IMO, realtime cards are now more trouble than they're worth for DV editing -- and I say that as someone who's owned a Canopus DV Storm, a Matrox RT2500 and a RTX.100 over the last few years. Realtime cards get you true realtime DV out, and the RTX.100 (but not the RTX.10, IIRC) offers a terrific realtime color corrector that ALMOST justifies the purchase by itself. But using a realtime card also locks you into using Premiere, and worse, it can significantly increase your chance of running into stability problems, even on systems with 100% vendor-approved components. In my experience, even the most stable realtime solutions (used to be the Storm, now is the RTX.100) are significantly more flakey than any of the main software packages available today. Whether that's Adobe's fault or the board makers' is a question for another day . . .

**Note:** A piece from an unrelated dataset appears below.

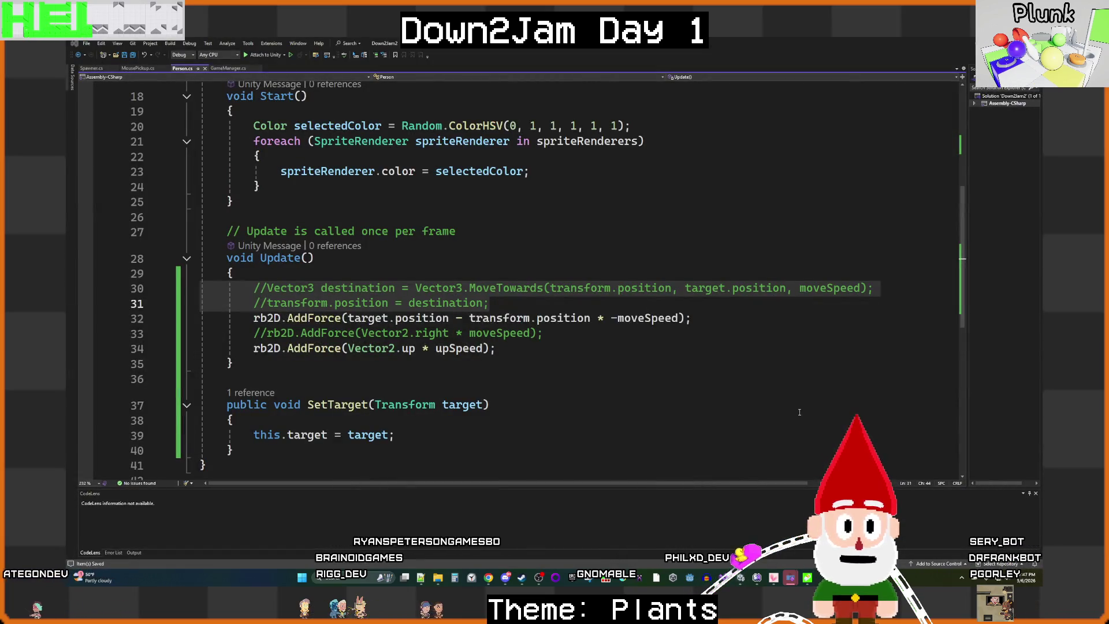
{"action": "left_click", "coordinate": [788, 501]}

So get yourself a Pyro firewire card and a Canopus ADVC-100. Plug the ADVC into the Pyro, and voila! -- you've got analog and digital I/O that looks as good as the output from any of the realtime cards. What's better, you can use it with any editor that strikes your fancy, and all of them today can use the analog out of the ADVC to give you at least some degree of realtime preview on a TV. If you want to capture an analog stream, simply select the ADVC as your signal source -- the ADVC will convert the analog signal into a DV stream that the Pyro can capture without problems.
As for the pros and cons of a capture card v. a D/A converter like the ADVC: I would definitely go for a converter. Consumer capture cards tend to use codecs that can be problematic for capture (dropped frames) or editing (a lot of them use MPEG-2 for capture, which is problematic to edit). On a modern computer, dropped frames simply aren't an issue when capturing DV over firewire, and just about all the software today is optimized for DV editing. It's a DV world right now -- embrace it.

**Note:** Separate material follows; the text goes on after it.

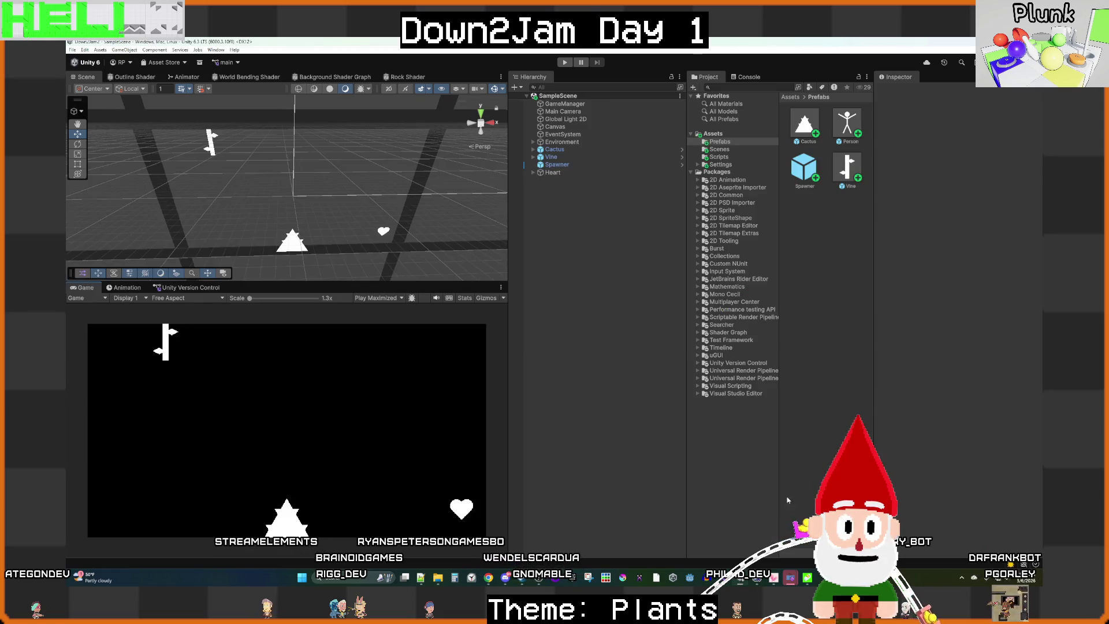
Step: Set the Person prefab's Move Speed to 1000 and start Play Mode, then bring up SoundCloud
{"action": "double_click", "coordinate": [849, 123]}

Finally, if you do decide to go the converter route, I really recommend getting the Canopus unit rather than something like the Dazzle Hollywood DV bridge. The Canopus costs more, but it's worth it: it works with seemingly everything, without issues. I have yet to hear anyone complain about it.
IMO, realtime cards are now more trouble than they're worth for DV editing -- and I say that as someone who's owned a Canopus DV Storm, a Matrox RT2500 and a RTX.100 over the last few years. Realtime cards get you true realtime DV out, and the RTX.100 (but not the RTX.10, IIRC) offers a terrific realtime color corrector that ALMOST justifies the purchase by itself. But using a realtime card also locks you into using Premiere, and worse, it can significantly increase your chance of running into stability problems, even on systems with 100% vendor-approved components. In my experience, even the most stable realtime solutions (used to be the Storm, now is the RTX.100) are significantly more flakey than any of the main software packages available today. Whether that's Adobe's fault or the board makers' is a question for another day . . .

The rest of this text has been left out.